Have They Not Read the Scriptures?

Brother Hugh Nibley once said, “If you pray for an angel to visit you, you know what he’ll do if he comes.  He’ll just quote the scriptures to you—so you know you’re wasting your time waiting for what we already have.  Though you are amused by my saying this, I’m quite serious about it” (“Gifts.” In Approaching Zion, CWHN 9:87).  Perhaps the most obvious example of this is what the angel Moroni said to the prophet Joseph when he was visited in 1823.  Moroni quoted Malachi, Isaiah, the book of Acts, Joel, and likely others (see JSH 1:36-41).  Angels have certainly come as recorded in the scriptures for all sorts of reasons, and Alma taught in his day that “angels are declaring [the word] unto many at this time in our land,” suggesting that one of the primary purposes of angels is to declare the word of God which is found most notably in the scriptures themselves (Alma 13:24).  I don’t think that Brother Nibley’s point is that angels only quote the scriptures but rather that we shouldn’t expect angels to come and teach us if we don’t read and study the word of God that we already have.   
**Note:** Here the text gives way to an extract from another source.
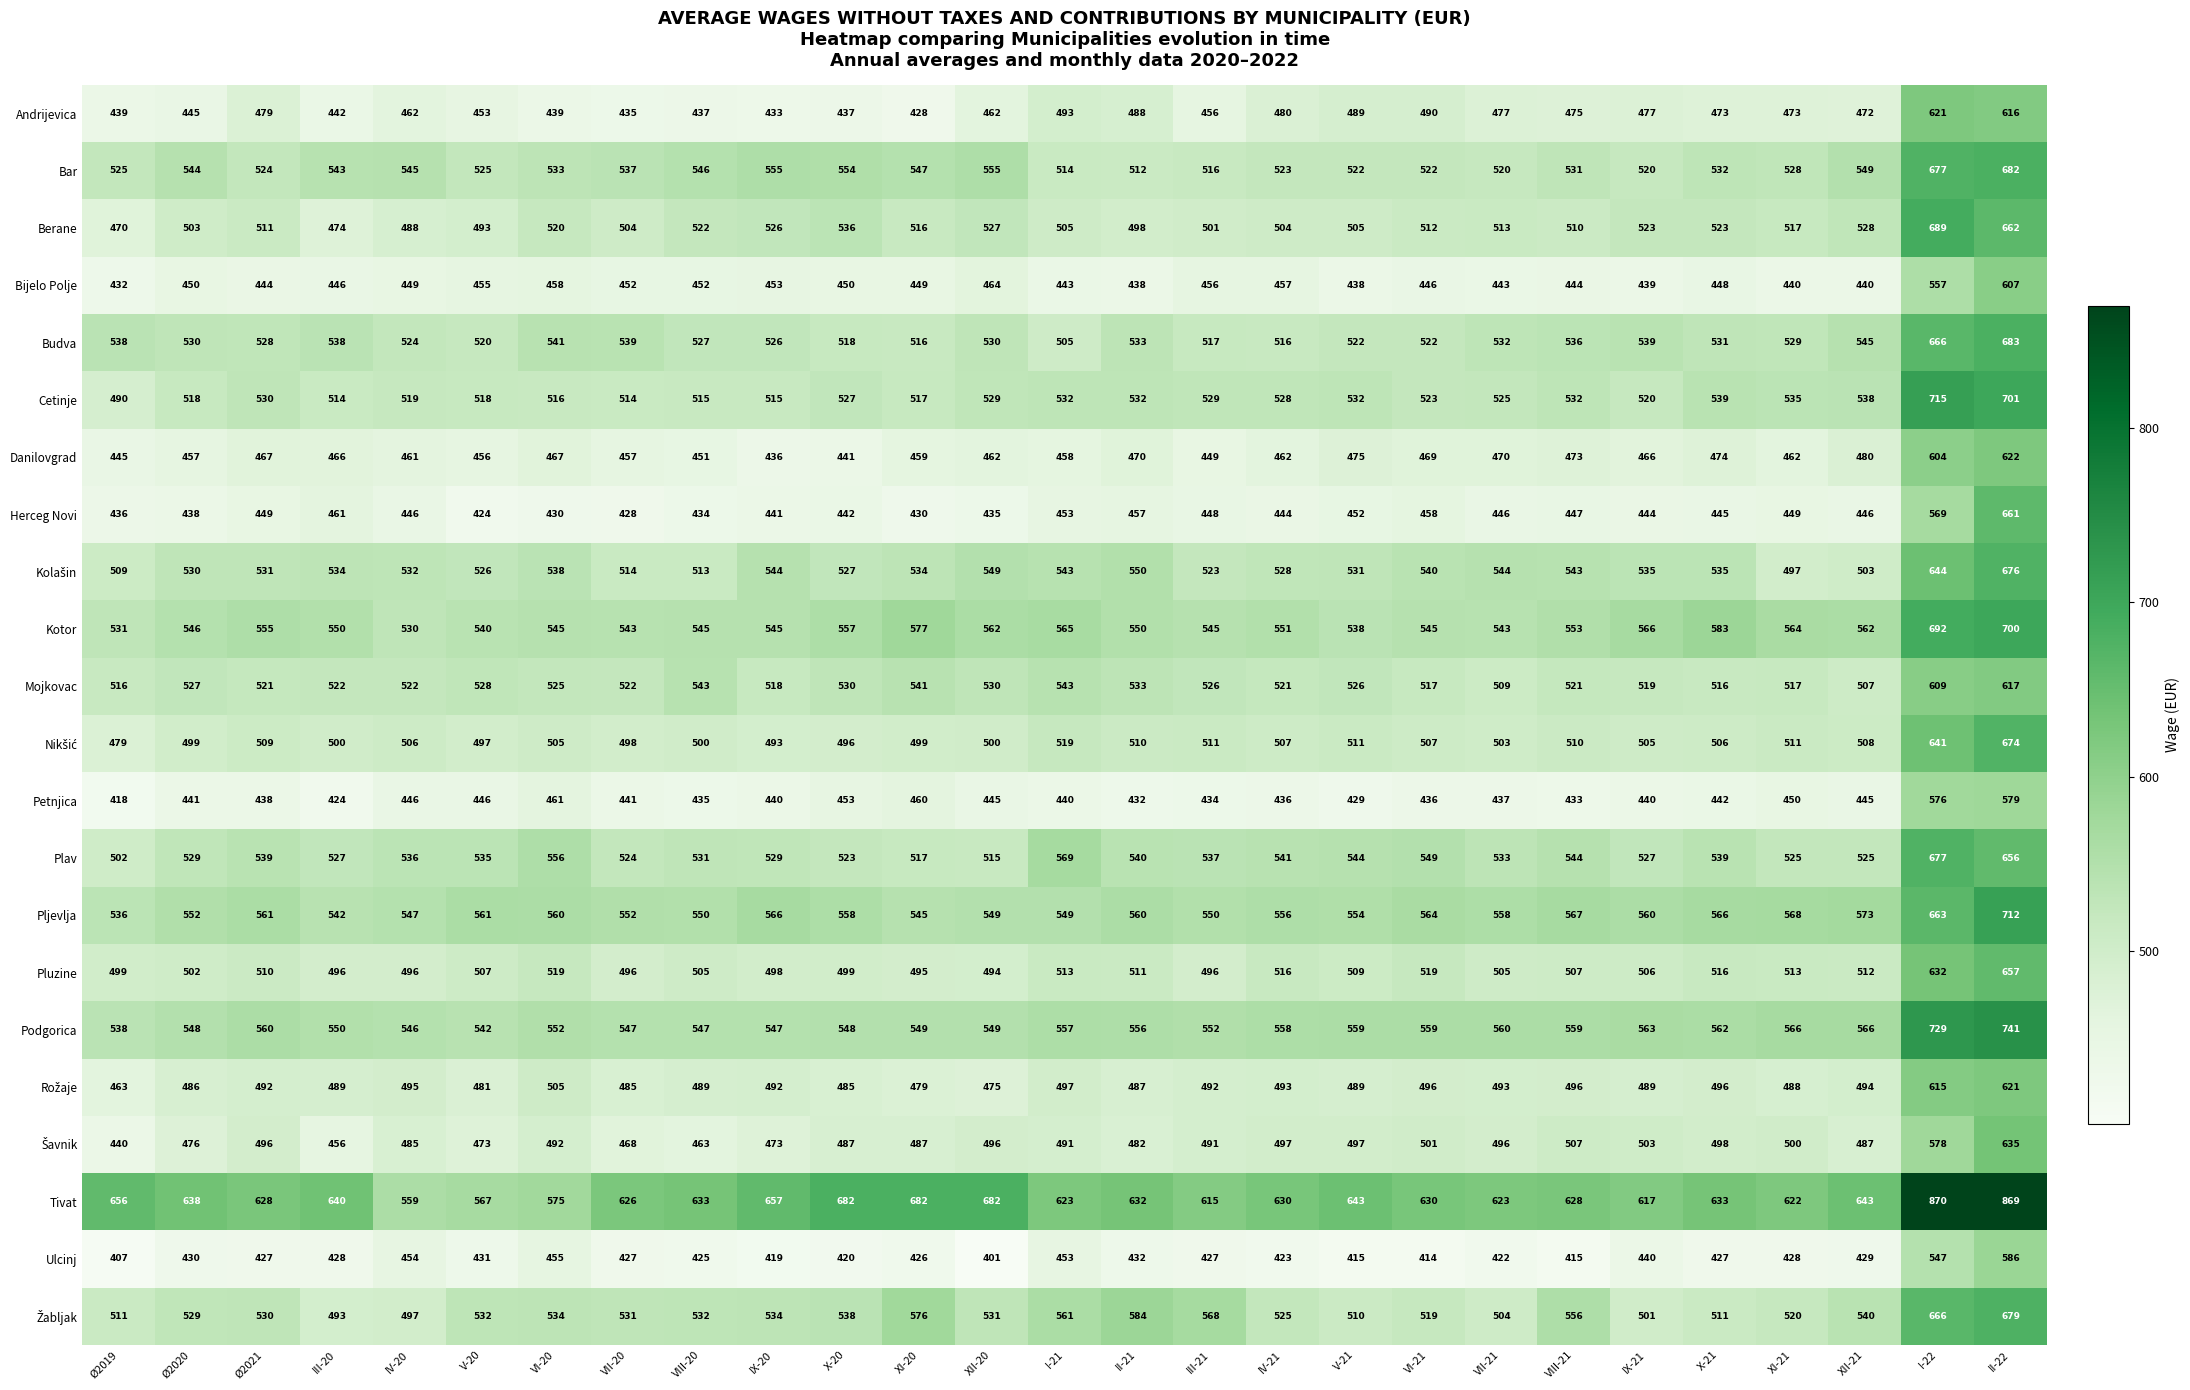

What is the difference between the highest and lowest values at XII-20?

281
               When Jesus talked with Nicodemus and the latter questioned what the Savior meant by being born again, Jesus responded with this piercing question: “Art thou a master of Israel, and knowest not these things?” (John 3:10)  Jesus lovingly and patiently taught Nicodemus basic principles, but He also gently let Nicodemus know that he should have already known these principles—and surely the scriptures were the place that should have learned them.  In another exchange with the Jews the Savior told a parable and then asked, “Did ye never read in the scriptures?” before quoting another scripture to them (Matt. 21:42).  When He was among the Nephites and the disciples argued about the name of the Church, He responded, “Have they not read the scriptures, which say ye must take upon you the name of Christ, which is my name?” (3 Nephi 27:5)  The Lord expected anciently that the people knew the scriptures, and surely He has that same expectation for us.  The scriptures are a priceless gift from our Father in Heaven, but “what doth it profit a man if a gift is bestowed upon him, and he receive not the gift?” (D&C 88:33)
               When Elder McConkie gave his final (and now famous) conference address entitled The Purifying Power of Gethsemane, he said something about his belief in the scriptures as he introduced his talk.  After introducing his topic of the atonement of Christ, he said, “In speaking of these wondrous things I shall use my own words, though you may think they are the words of scripture, words spoken by other Apostles and prophets.  True it is they were first proclaimed by others, but they are now mine, for the Holy Spirit of God has borne witness to me that they are true, and it is now as though the Lord had revealed them to me in the first instance. I have thereby heard his voice and know his word.”  For him he had studied and pondered and internalized the words of the scriptures to such an extent that he knew of the surety by the Holy Ghost and could claim them as his own.  That’s the kind of depth of understanding and love and devotion for the scriptures that we should strive for, so that the Lord will never have to say about us, “Have they not read the scriptures?”